Ces approches ne sont évidemment pas exclusives. Rien n'empêche d'en combiner deux voire trois. Mais en l'état, Rémy Pflimlin serait plutôt partisan d'associer un retour de la publicité sur les chaînes du service public tout en modernisant la redevance audiovisuelle. Comment ? En étendant son assiette aux autres terminaux capables de recevoir la télévision.

"La question qui est posée aujourd'hui n'est pas tant l'augmentation de la redevance que [sa] modernisation et ce qu'on appelle l'assiette. Aujourd'hui, vous avez dans chaque foyer de six à huit écrans. Ces six à huit écrans permettent de regarder la télévision.

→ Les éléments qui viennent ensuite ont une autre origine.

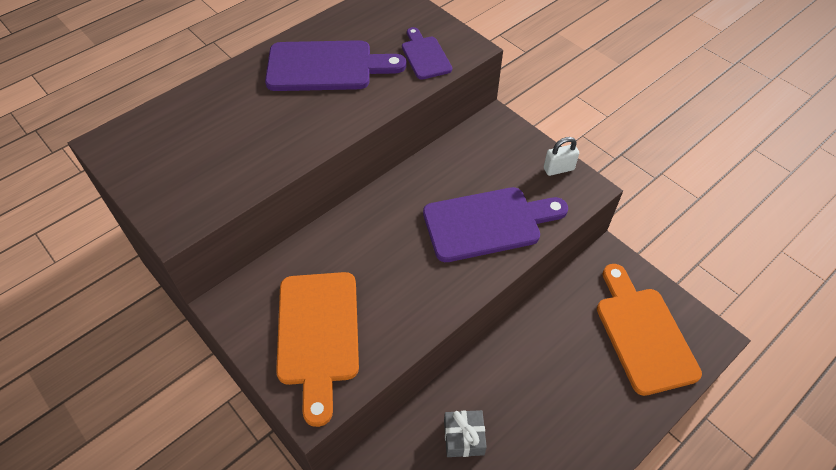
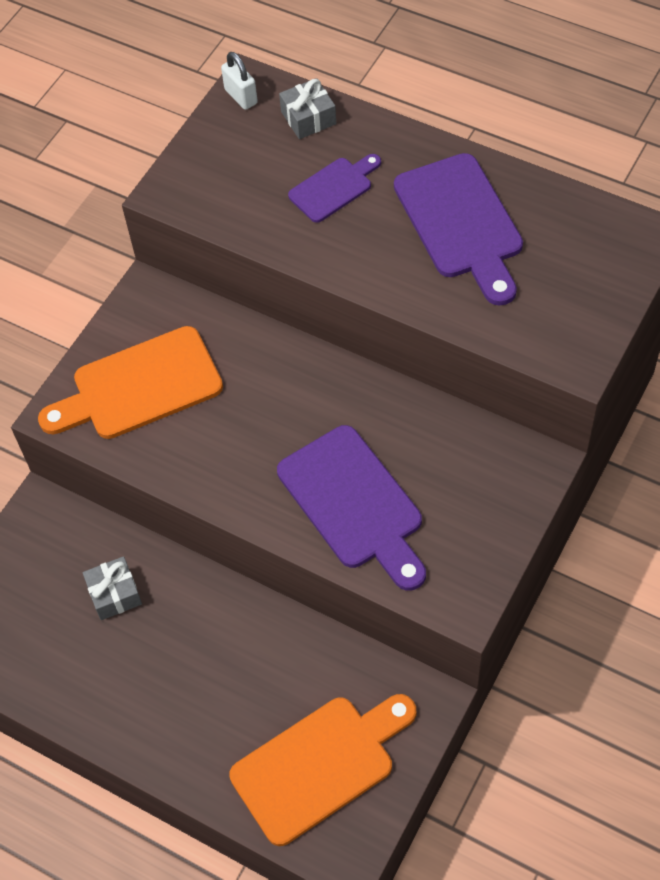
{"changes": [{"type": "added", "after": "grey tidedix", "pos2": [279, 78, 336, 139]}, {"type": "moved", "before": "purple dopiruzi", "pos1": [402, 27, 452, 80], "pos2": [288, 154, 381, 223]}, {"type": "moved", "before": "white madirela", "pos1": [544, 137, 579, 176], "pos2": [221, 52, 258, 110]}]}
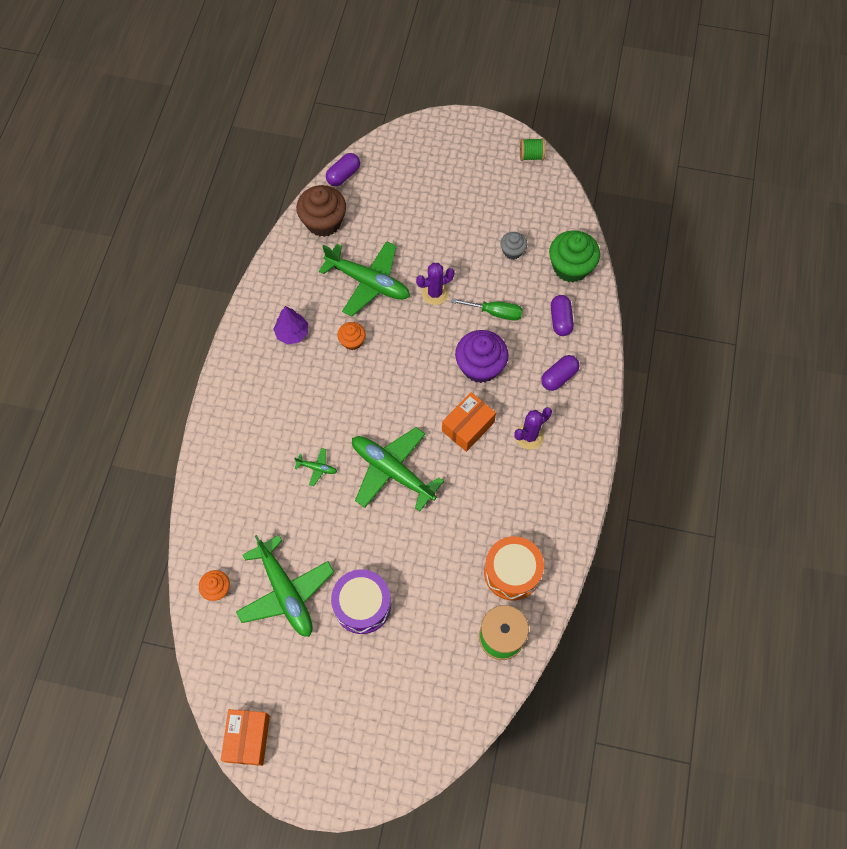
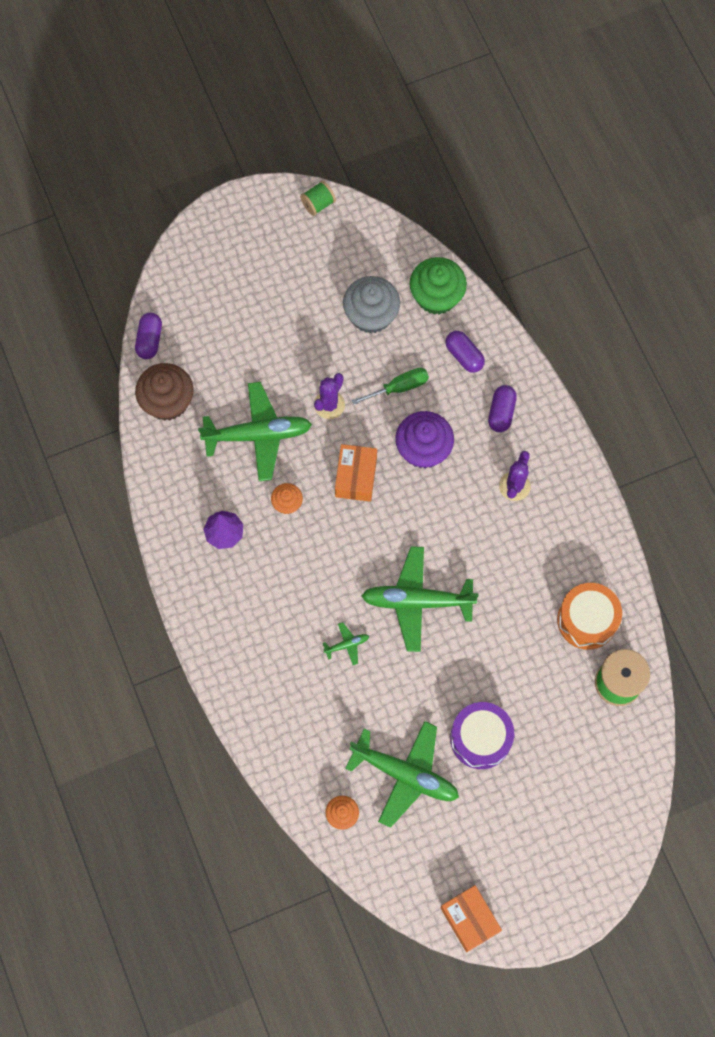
{"changes": [{"type": "moved", "before": "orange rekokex", "pos1": [442, 392, 496, 452], "pos2": [335, 444, 377, 502]}, {"type": "resized", "before": "grey tanitevul", "pos1": [500, 232, 527, 259], "pos2": [343, 276, 400, 334], "scale": 1.85}]}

Donc la redevance qui est aujourd'hui fondée sur l'écran de télévision est obsolète", a-t-il commenté.

À l'échelle européenne, la France ne serait pas un cas à part. Le président de France Télévisions a rappelé que "les Allemands, les Suédois et les Suisses ont décidé d'avoir une assiette différente", invitant chacun à s'inspirer des exemples étrangers. D'ailleurs, ces réflexions ont également lieu en Autriche et au Danemark, signe que la question de la vétusté du dispositif se pose dans nombre de pays.

Les remarques de Rémy Pflimlin arrivent juste après l'annonce par la ministre de la culture de la mise en place d'un groupe de travail parlementaire chargé de plancher sur les sources de financement de l'audiovisuel public.